Seperempat abad kerja pengarsipan seni visual
Keempat kategori utama arsip IVAA yang sudah disebutkan sebelumnya, sejatinya memiliki logika yang saling terkait satu sama lain. Poin ini bisa merujuk pada satu ungkapan dari buku karangan Mona Lohanda, yang berjudul Membaca Sumber Menulis Sejarah. Mona menyatakan bahwa arsip adalah sumber paling primer dari penulisan sejarah, karena arsip diciptakan bersamaan dengan terjadinya suatu peristiwa. Sehingga arsip memiliki nilai informasi (informational value) dan nilai bukti (evidence value). Setiap material arsip setidaknya menyimpan satu informasi, dimana dia akan menjadi bukti ketika dijalin dengan informasi pada arsip lainnya.
Sedari yang awalnya hanya berinisiatif mengumpulkan tanpa tahu akan jadi apa kedepannya, hanya berbekal keyakinan “Mungkin nanti ada gunanya, atau barangkali ada peneliti atau seniman yang butuh”. Semacam selalu ada bayangan akan masa depan, dan apa yang dilakukan pada hari ini akan menjadi masa lalu kelak dikemudian hari. Seperti yang pernah diungkapkan Agung Kurniawan dalam pengantar buku Folders 10 Tahun Dokumentasi Yayasan Seni Cemeti, bahwa arsip adalah obat mujarab bagi ingatan jangka pendek kita.
Bersama dengan itu pula kerja pengarsipan IVAA terus berevolusi bersama dengan waktu. Seperti frasa yang kerap kita dengar, yaitu quarter life crisis yang kerap mendera manusia ketika dewasa menjelang tiba, pertanyaan-pertanyaan reflektif atas kerja pengarsipan itu kian kerap dialamatkan pada lembaga arsip yang tahun 2020 ini memasuki usia 25 tahun.
Apakah kerja pengarsipan yang selama ini IVAA lakukan memang sesuai dengan kultur produksi pengetahuan yang beredar di masyarakat kita? Problem apa yang bisa saja muncul ketika meyakini arsip sebagai sumber informasi dan bukti? Apa konsekuensi jangka panjang dan ideologis dari pemberian hirarki kualitas suatu sumber?

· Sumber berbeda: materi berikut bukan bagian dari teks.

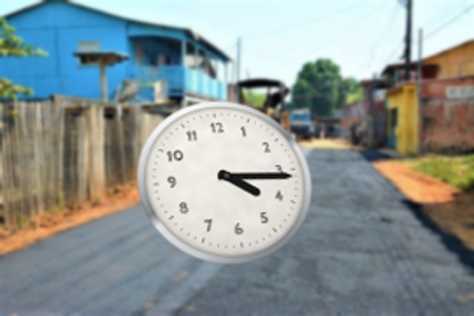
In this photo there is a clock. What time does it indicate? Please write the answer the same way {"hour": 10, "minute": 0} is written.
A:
{"hour": 4, "minute": 16}
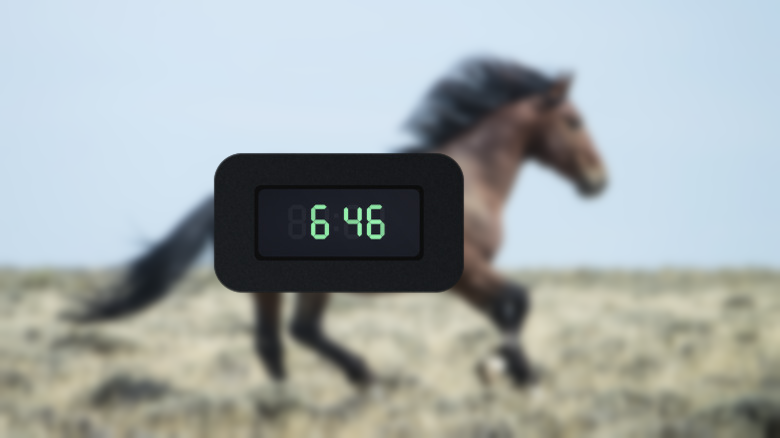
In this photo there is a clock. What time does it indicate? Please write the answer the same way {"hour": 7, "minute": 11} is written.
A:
{"hour": 6, "minute": 46}
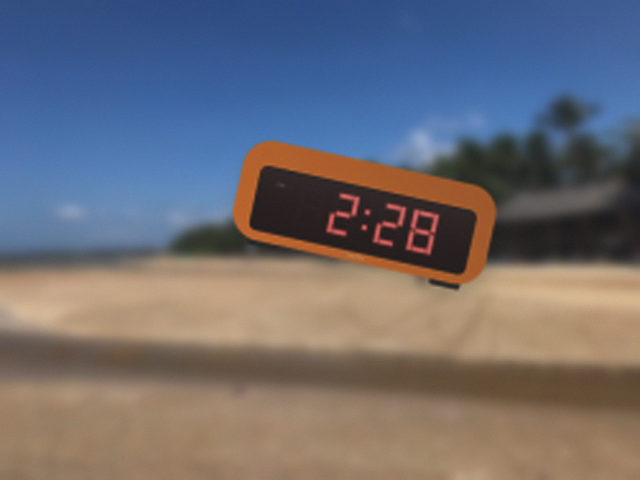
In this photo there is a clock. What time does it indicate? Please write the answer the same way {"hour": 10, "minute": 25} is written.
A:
{"hour": 2, "minute": 28}
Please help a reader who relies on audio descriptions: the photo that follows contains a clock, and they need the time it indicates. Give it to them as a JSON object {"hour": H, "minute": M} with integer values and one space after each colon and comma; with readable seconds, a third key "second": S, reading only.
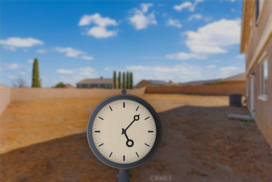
{"hour": 5, "minute": 7}
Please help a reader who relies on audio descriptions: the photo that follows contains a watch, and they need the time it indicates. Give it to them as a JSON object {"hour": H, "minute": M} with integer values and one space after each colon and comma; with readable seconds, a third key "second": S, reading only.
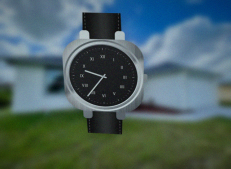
{"hour": 9, "minute": 36}
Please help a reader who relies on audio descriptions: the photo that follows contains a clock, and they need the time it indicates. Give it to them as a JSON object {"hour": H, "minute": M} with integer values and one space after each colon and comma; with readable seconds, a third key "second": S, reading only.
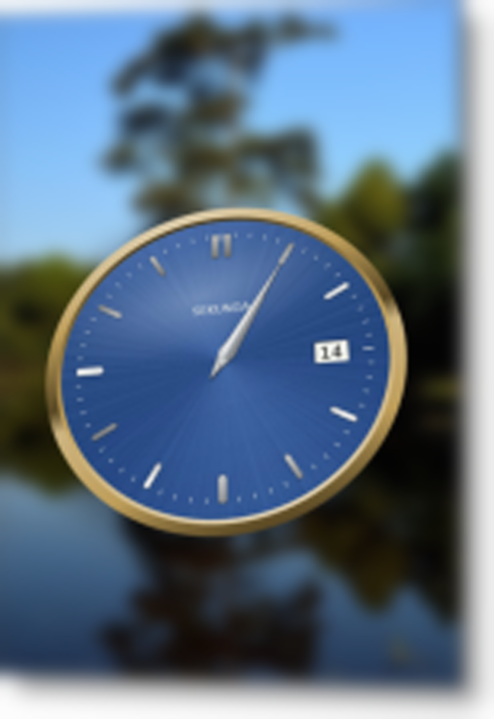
{"hour": 1, "minute": 5}
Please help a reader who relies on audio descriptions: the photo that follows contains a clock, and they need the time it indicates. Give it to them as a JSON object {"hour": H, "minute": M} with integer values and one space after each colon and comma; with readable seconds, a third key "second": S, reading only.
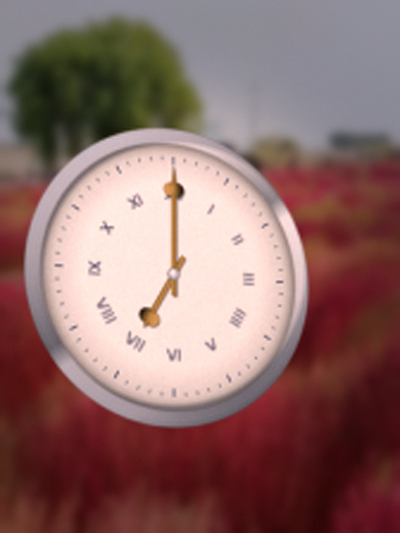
{"hour": 7, "minute": 0}
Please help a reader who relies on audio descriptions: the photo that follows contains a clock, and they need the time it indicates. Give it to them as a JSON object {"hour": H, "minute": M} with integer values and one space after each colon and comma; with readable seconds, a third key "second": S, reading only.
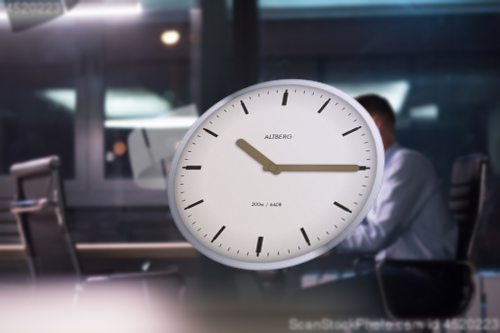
{"hour": 10, "minute": 15}
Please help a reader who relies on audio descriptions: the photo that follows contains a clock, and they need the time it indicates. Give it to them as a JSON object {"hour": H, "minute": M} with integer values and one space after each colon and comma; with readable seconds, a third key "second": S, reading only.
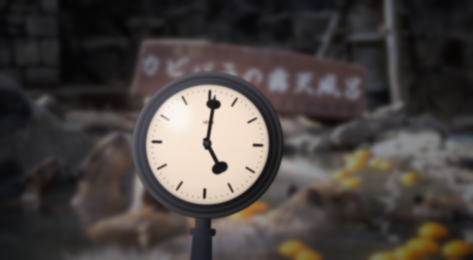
{"hour": 5, "minute": 1}
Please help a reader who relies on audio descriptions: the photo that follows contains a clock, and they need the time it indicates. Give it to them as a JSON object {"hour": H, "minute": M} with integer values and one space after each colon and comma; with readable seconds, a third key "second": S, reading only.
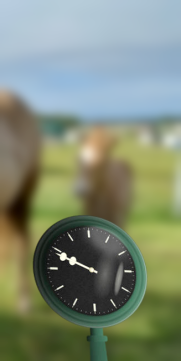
{"hour": 9, "minute": 49}
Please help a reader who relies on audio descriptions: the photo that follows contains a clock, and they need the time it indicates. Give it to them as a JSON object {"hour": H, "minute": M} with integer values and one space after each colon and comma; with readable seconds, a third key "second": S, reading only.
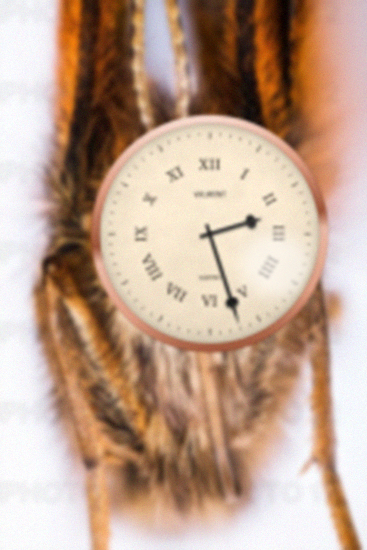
{"hour": 2, "minute": 27}
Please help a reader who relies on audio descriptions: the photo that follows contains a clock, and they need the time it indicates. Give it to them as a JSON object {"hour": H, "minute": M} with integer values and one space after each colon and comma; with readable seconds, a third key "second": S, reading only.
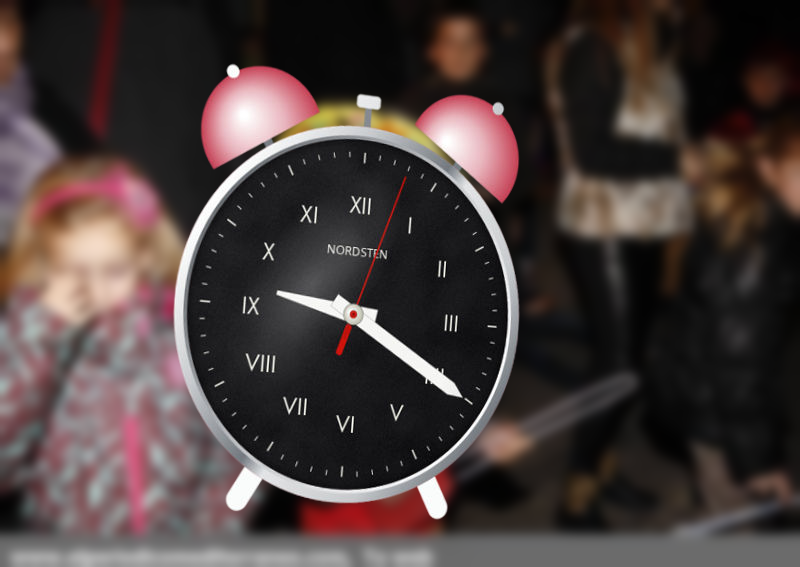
{"hour": 9, "minute": 20, "second": 3}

Kekhawatiran bahwa lembaga arsip bisa saja ikut berkontribusi dalam glorifikasi narasi utama akan tetap membayangi. Keluhan atas arsip yang tidak mendapat banyak perhatian, juga sudah menjadi cerita turun-temurun antar generasi. Angan-angan bahwa pengetahuan dan penulisan, atau setidaknya dokumentasi sejarah seni Indonesia bisa lebih baik seandainya kesadaran pengarsipan muncul lebih awal juga bukan premis baru. Belum lagi ketika semakin terang bahwa pengarsipan selalu politis karena sifatnya yang terbatas hanya mampu menyimpan ingatan-ingatan tertentu. Berbagai pertanyaan tak terjawab ini masih menjadi suluh untuk terus melihat arsip sebagai bagian dari siklus kehidupan, bukan ujung dari sebuah perjalanan.
*Penulis adalah arsiparis IVAA. Bekerja di IVAA sejak tahun 2018.